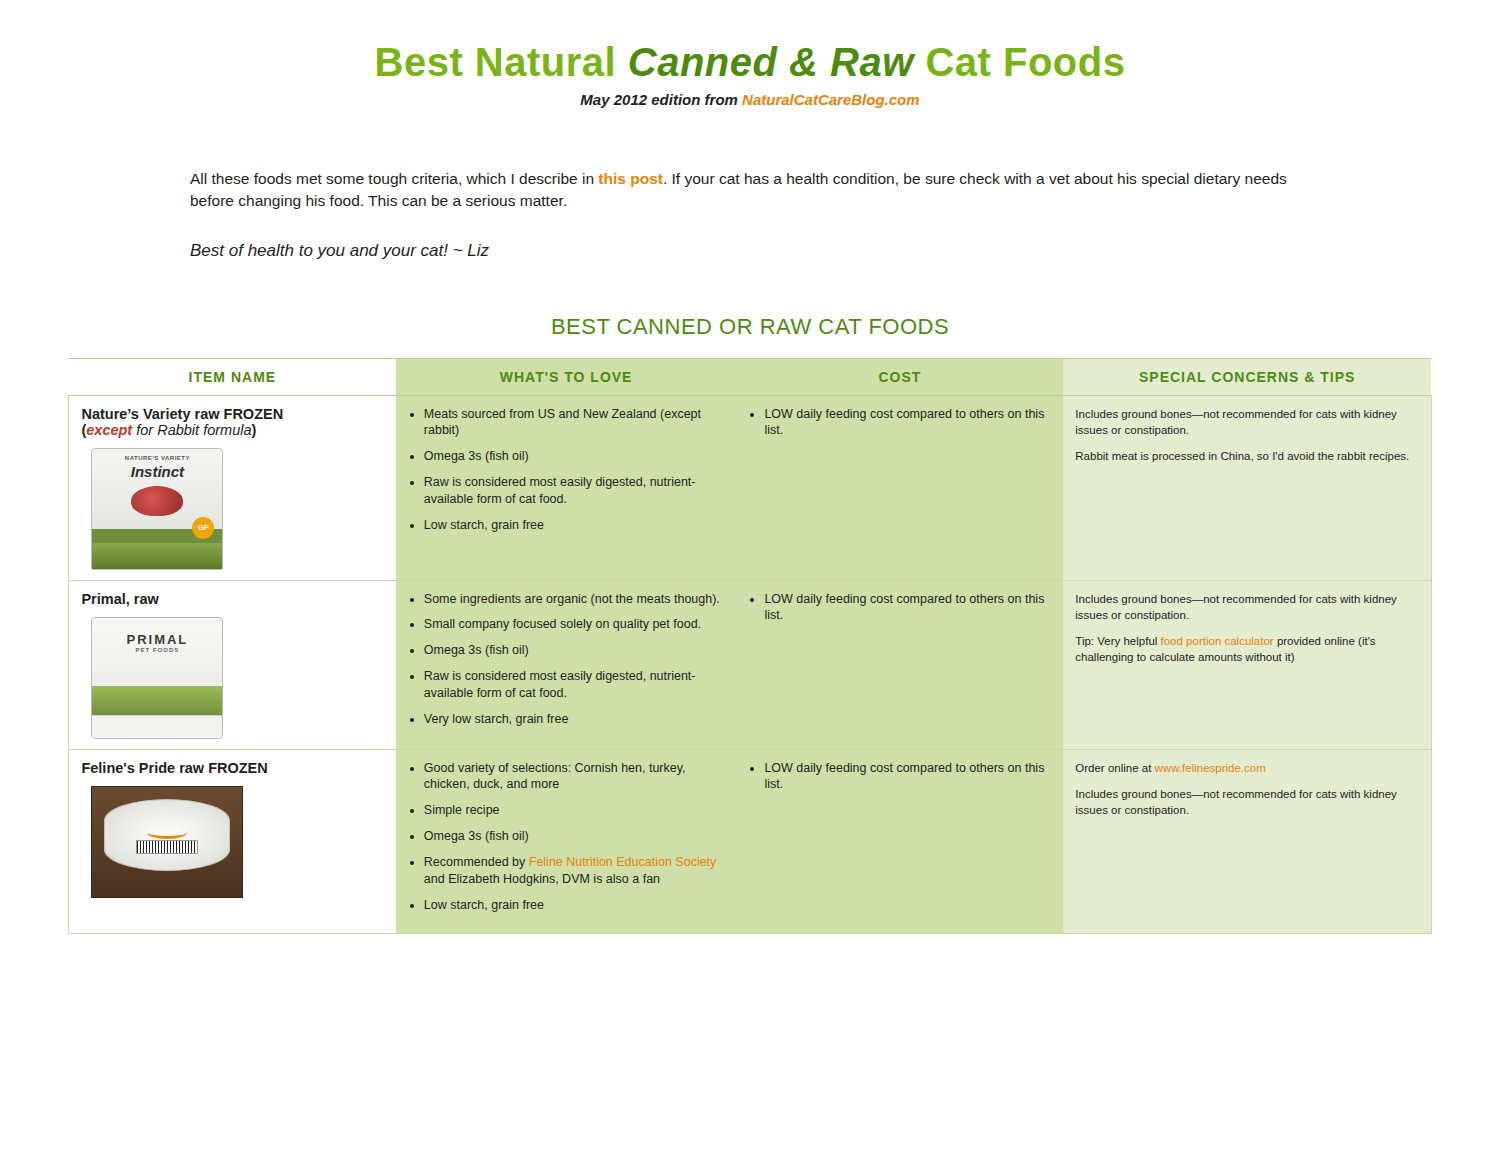Best Natural Canned & Raw Cat Foods
May 2012 edition from NaturalCatCareBlog.com
All these foods met some tough criteria, which I describe in this post. If your cat has a health condition, be sure check with a vet about his special dietary needs before changing his food. This can be a serious matter.
Best of health to you and your cat! ~ Liz
BEST CANNED OR RAW CAT FOODS
| ITEM NAME | WHAT'S TO LOVE | COST | SPECIAL CONCERNS & TIPS |
| --- | --- | --- | --- |
| Nature’s Variety raw FROZEN ( except for Rabbit formula ) NATURE'S VARIETY Instinct GF | Meats sourced from US and New Zealand (except rabbit) Omega 3s (fish oil) Raw is considered most easily digested, nutrient-available form of cat food. Low starch, grain free | LOW daily feeding cost compared to others on this list. | Includes ground bones—not recommended for cats with kidney issues or constipation. Rabbit meat is processed in China, so I'd avoid the rabbit recipes. |
| Primal, raw PRIMAL PET FOODS | Some ingredients are organic (not the meats though). Small company focused solely on quality pet food. Omega 3s (fish oil) Raw is considered most easily digested, nutrient-available form of cat food. Very low starch, grain free | LOW daily feeding cost compared to others on this list. | Includes ground bones—not recommended for cats with kidney issues or constipation. Tip: Very helpful food portion calculator provided online (it's challenging to calculate amounts without it) |
| Feline's Pride raw FROZEN | Good variety of selections: Cornish hen, turkey, chicken, duck, and more Simple recipe Omega 3s (fish oil) Recommended by Feline Nutrition Education Society and Elizabeth Hodgkins, DVM is also a fan Low starch, grain free | LOW daily feeding cost compared to others on this list. | Order online at www.felinespride.com Includes ground bones—not recommended for cats with kidney issues or constipation. |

- - -

WHAT NEEDS TO BE DONE => Starting with the first line of the data, transcribe every line exactly through the one containing "rabbit recipes. |". No pictures go in.

TASK RESULT =>
Best Natural Canned & Raw Cat Foods
May 2012 edition from NaturalCatCareBlog.com
All these foods met some tough criteria, which I describe in this post. If your cat has a health condition, be sure check with a vet about his special dietary needs before changing his food. This can be a serious matter.
Best of health to you and your cat! ~ Liz
BEST CANNED OR RAW CAT FOODS
| ITEM NAME | WHAT'S TO LOVE | COST | SPECIAL CONCERNS & TIPS |
| --- | --- | --- | --- |
| Nature’s Variety raw FROZEN ( except for Rabbit formula ) NATURE'S VARIETY Instinct GF | Meats sourced from US and New Zealand (except rabbit) Omega 3s (fish oil) Raw is considered most easily digested, nutrient-available form of cat food. Low starch, grain free | LOW daily feeding cost compared to others on this list. | Includes ground bones—not recommended for cats with kidney issues or constipation. Rabbit meat is processed in China, so I'd avoid the rabbit recipes. |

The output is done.